● **Assignment**
According to the account of the father's illness, what did the doctor say he was dying of?

It was a week before Easter, and finally the doctor told us dad would have to have a lung biopsy to see what was really going on. No problem I thought, soon we’ll have some answers. By this time, dad had a heavy duty oxygen mask on that covered his whole face, and couldn’t talk much as he was concentrating on breathing. My mother and four out us seven children waited patiently in the waiting room for what seemed like hours. Finally, I went upstairs to his room in ICU, and he was there. Thank God, it was over, but he was on a vent. We didn’t quite understand that, and questioned the doctor and he claimed he would be off of it by the evening.
The next morning, the doctor told my mother we would have to decide when to pull the plug (so to speak), because they tried several times to take dad off the vent and his vitals dropped. This was the beginning of Easter week. The doctor told mother dad was dying of Fibrosis of the lungs. This was the first we heard the word dying! What the heck happened? I want to talk to my dad again, please dad, open your eyes just once more, please! I didn’t want to leave him that night; mom had decided to wait until after Easter to take him off the vent. The doctor didn’t tell us anything different and told us to go home and get some rest.

● **Data extract**
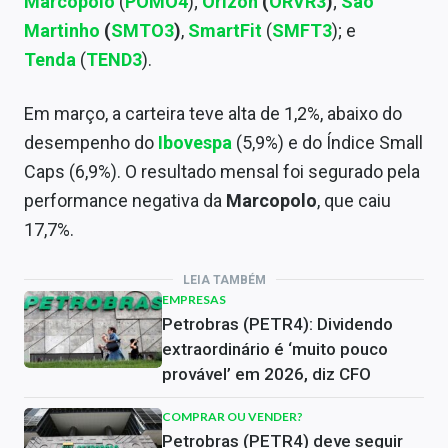
Marcopolo
(
POMO4
);
Orizon
(
ORVR3
)
;
São
Martinho
(
SMTO3
)
,
SmartFit
(
SMFT3
); e
Tenda
(
TEND3
).
Em março, a carteira teve alta de 1,2%, abaixo do
desempenho do
Ibovespa
(5,9%) e do Índice Small
Caps (6,9%). O resultado mensal foi segurado pela
performance negativa da
Marcopolo
, que caiu
17,7%.
LEIA TAMBÉM
EMPRESAS
Petrobras (PETR4): Dividendo
extraordinário é ‘muito pouco
provável’ em 2026, diz CFO
COMPRAR OU VENDER?
Petrobras (PETR4) deve seguir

● **Solution below**
Fibrosis of the lungs.